This project involves scraping YouTube video comments using the YouTube Data API in Python, saving the data as a CSV file, and uploading it to an S3 bucket. The entire process is automated using an Apache Airflow DAG, which runs daily on an EC2 instance.
This project aims to automate the extraction, transformation, and loading (ETL) of YouTube comments data. The data is scraped using the YouTube Data API, saved as a CSV file, and uploaded to an S3 bucket. An Apache Airflow DAG orchestrates the entire workflow, ensuring that the process runs daily without manual intervention. The Airflow instance is hosted on an Amazon EC2 instance.
Python 3.5+
Apache Airflow
AWS Account with S3 bucket
YouTube Data API key
Amazon EC2 instance
-
Obtained "Developer Key" to access Youtube API. Google have provided detailed documentation on API.
-
Set up free AWS free tier account and launched an EC2 instance with an appropriate instance type (e.g., t2.micro) and Ubuntu/Debian as the OS.
-
Connected to EC2 instance and installed all dependancies.

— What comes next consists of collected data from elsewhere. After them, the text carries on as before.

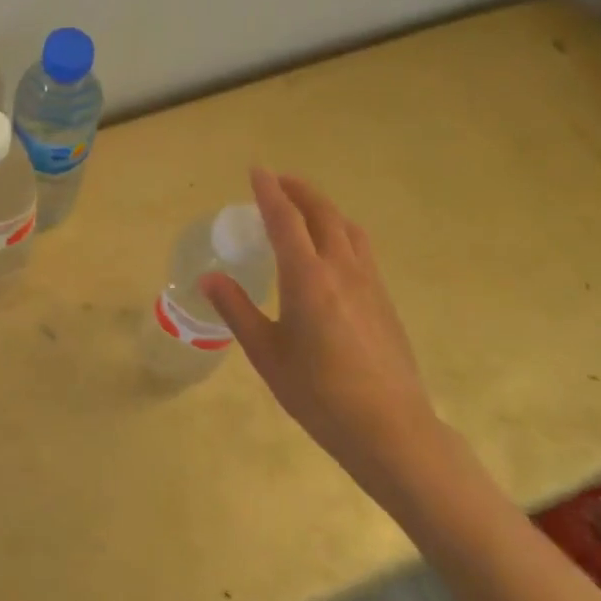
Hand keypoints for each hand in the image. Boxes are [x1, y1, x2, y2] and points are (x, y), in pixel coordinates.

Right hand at [200, 169, 444, 496]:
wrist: (392, 430)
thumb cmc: (319, 394)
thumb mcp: (267, 354)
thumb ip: (237, 310)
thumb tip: (209, 278)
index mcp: (307, 278)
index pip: (285, 219)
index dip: (268, 191)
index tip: (256, 170)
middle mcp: (341, 269)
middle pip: (322, 213)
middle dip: (299, 190)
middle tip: (277, 182)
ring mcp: (369, 283)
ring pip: (347, 227)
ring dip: (323, 207)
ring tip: (305, 207)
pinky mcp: (385, 300)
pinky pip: (361, 248)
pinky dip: (340, 230)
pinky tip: (332, 250)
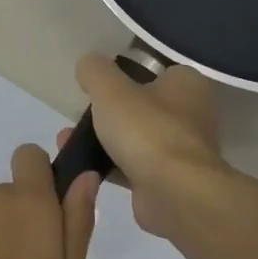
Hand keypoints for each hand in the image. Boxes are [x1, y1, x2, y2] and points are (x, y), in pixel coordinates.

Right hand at [70, 54, 222, 239]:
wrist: (174, 193)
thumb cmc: (146, 130)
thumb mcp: (110, 88)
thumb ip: (95, 70)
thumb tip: (89, 65)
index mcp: (187, 84)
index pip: (154, 71)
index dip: (124, 76)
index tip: (98, 86)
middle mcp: (191, 114)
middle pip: (141, 106)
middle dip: (106, 112)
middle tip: (78, 115)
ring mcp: (182, 150)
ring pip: (135, 138)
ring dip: (102, 140)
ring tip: (66, 140)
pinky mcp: (170, 181)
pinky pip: (133, 167)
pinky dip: (109, 166)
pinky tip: (83, 166)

Commands to install updates:
i. sudo yum update
ii. sudo yum install python3-pip
iii. sudo pip install apache-airflow
iv. sudo pip install pandas
v. sudo pip install s3fs -
Developed code to fetch comments from youtube video - "Google I/O '24 in under 10 minutes" and used pandas to save the
data into csv file and finally into s3 bucket. -
Created a DAG that runs daily and copied into Airflow directory.
-
Accessed airflow web interface through 8080 port and triggered the DAG.
The automated data pipeline successfully scraped YouTube comments, processed them, and uploaded to an S3 bucket.